> **What is expected**:
If a record below holds a picture, leave the picture out and copy the rest exactly.

> **Task inputs**:

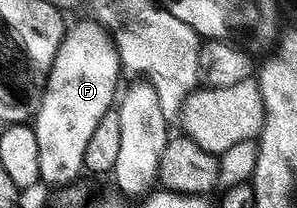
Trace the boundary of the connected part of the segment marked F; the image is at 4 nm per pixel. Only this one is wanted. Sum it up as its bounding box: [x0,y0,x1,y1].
[33,22,121,187]

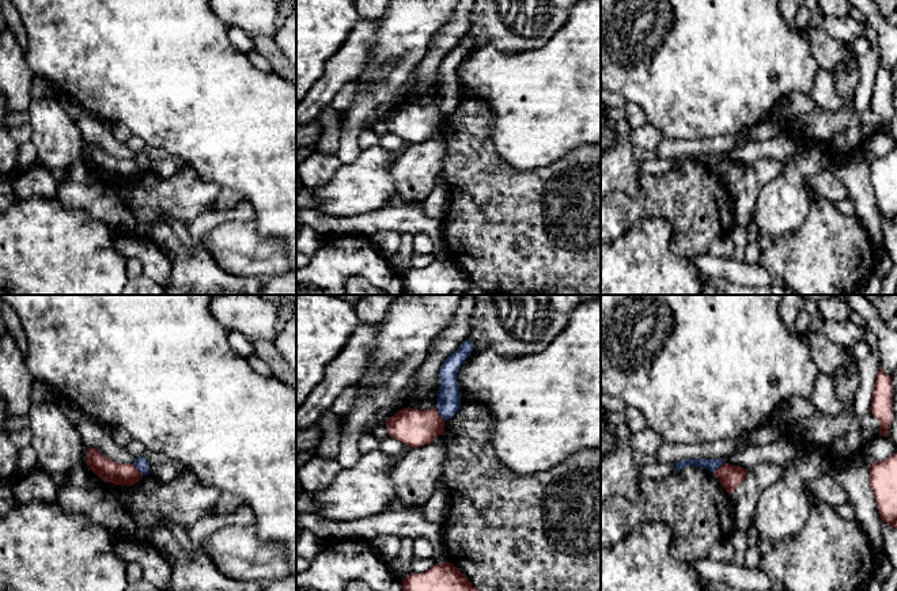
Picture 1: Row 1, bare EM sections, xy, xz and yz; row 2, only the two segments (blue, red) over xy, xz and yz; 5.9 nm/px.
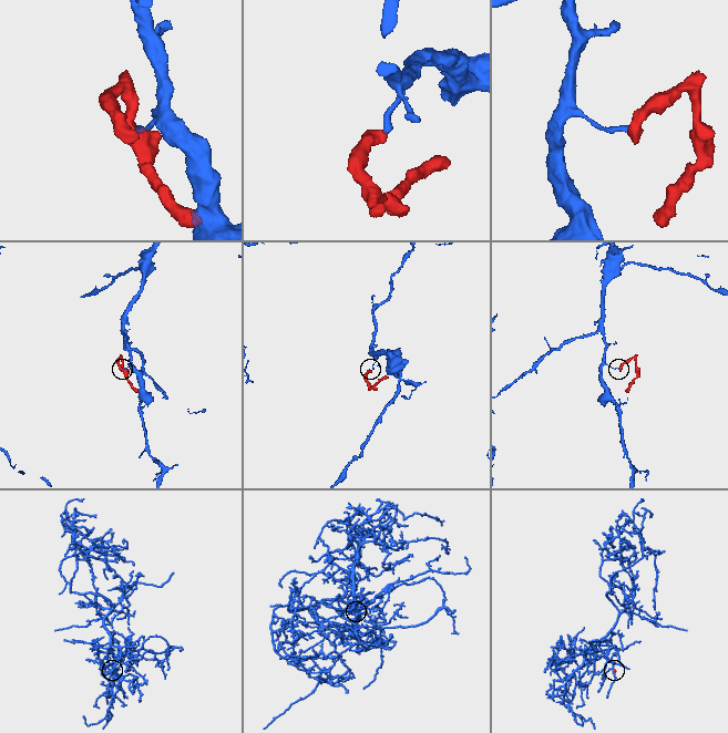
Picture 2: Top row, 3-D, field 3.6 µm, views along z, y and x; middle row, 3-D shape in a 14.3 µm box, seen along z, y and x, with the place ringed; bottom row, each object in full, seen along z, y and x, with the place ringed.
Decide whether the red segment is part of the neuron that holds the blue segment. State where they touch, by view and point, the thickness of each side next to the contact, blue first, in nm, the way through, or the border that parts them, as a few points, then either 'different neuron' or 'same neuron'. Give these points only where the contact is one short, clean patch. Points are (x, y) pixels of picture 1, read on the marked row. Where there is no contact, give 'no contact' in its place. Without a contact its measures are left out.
contact xy (137, 469); calibres 80 and 130 nm; border xy (133, 462), (143, 474); different neuron

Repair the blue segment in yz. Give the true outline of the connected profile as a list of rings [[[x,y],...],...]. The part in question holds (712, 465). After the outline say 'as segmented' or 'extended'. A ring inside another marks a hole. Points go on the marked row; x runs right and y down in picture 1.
[[[699,458],[699,459],[684,459],[681,462],[675,462],[675,469],[681,470],[686,466],[696,466],[696,467],[701,467],[701,469],[708,469],[712,473],[716,471],[718,467],[720,467],[723,465],[722,459],[705,459],[705,458]]] | as segmented

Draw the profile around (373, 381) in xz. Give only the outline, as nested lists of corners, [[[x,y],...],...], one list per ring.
[[[382,372],[379,375],[364,376],[356,384],[356,390],[359,390],[359,391],[367,391],[367,390],[371,390],[372,387],[376,387],[376,386],[382,384],[385,382],[385,379],[386,379],[386,374],[387,372]]]

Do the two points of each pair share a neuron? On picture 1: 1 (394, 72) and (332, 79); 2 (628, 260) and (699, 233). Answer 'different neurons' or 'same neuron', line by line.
1: different neurons
2: different neurons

> **Answer section**:
Trace the boundary of the connected part of the segment marked F; the image is at 4 nm per pixel. Only this one is wanted. Sum it up as its bounding box: [x0,y0,x1,y1].
[33,22,121,187]

Picture 1: Row 1, bare EM sections, xy, xz and yz; row 2, only the two segments (blue, red) over xy, xz and yz; 5.9 nm/px.
Picture 2: Top row, 3-D, field 3.6 µm, views along z, y and x; middle row, 3-D shape in a 14.3 µm box, seen along z, y and x, with the place ringed; bottom row, each object in full, seen along z, y and x, with the place ringed.
Decide whether the red segment is part of the neuron that holds the blue segment. State where they touch, by view and point, the thickness of each side next to the contact, blue first, in nm, the way through, or the border that parts them, as a few points, then either 'different neuron' or 'same neuron'. Give these points only where the contact is one short, clean patch. Points are (x, y) pixels of picture 1, read on the marked row. Where there is no contact, give 'no contact' in its place. Without a contact its measures are left out.
contact xy (137, 469); calibres 80 and 130 nm; border xy (133, 462), (143, 474); different neuron

Repair the blue segment in yz. Give the true outline of the connected profile as a list of rings [[[x,y],...],...]. The part in question holds (712, 465). After the outline say 'as segmented' or 'extended'. A ring inside another marks a hole. Points go on the marked row; x runs right and y down in picture 1.
[[[699,458],[699,459],[684,459],[681,462],[675,462],[675,469],[681,470],[686,466],[696,466],[696,467],[701,467],[701,469],[708,469],[712,473],[716,471],[718,467],[720,467],[723,465],[722,459],[705,459],[705,458]]] | as segmented

Draw the profile around (373, 381) in xz. Give only the outline, as nested lists of corners, [[[x,y],...],...], one list per ring.
[[[382,372],[379,375],[364,376],[356,384],[356,390],[359,390],[359,391],[367,391],[367,390],[371,390],[372,387],[376,387],[376,386],[382,384],[385,382],[385,379],[386,379],[386,374],[387,372]]]

Do the two points of each pair share a neuron? On picture 1: 1 (394, 72) and (332, 79); 2 (628, 260) and (699, 233). Answer 'different neurons' or 'same neuron', line by line.
1: different neurons
2: different neurons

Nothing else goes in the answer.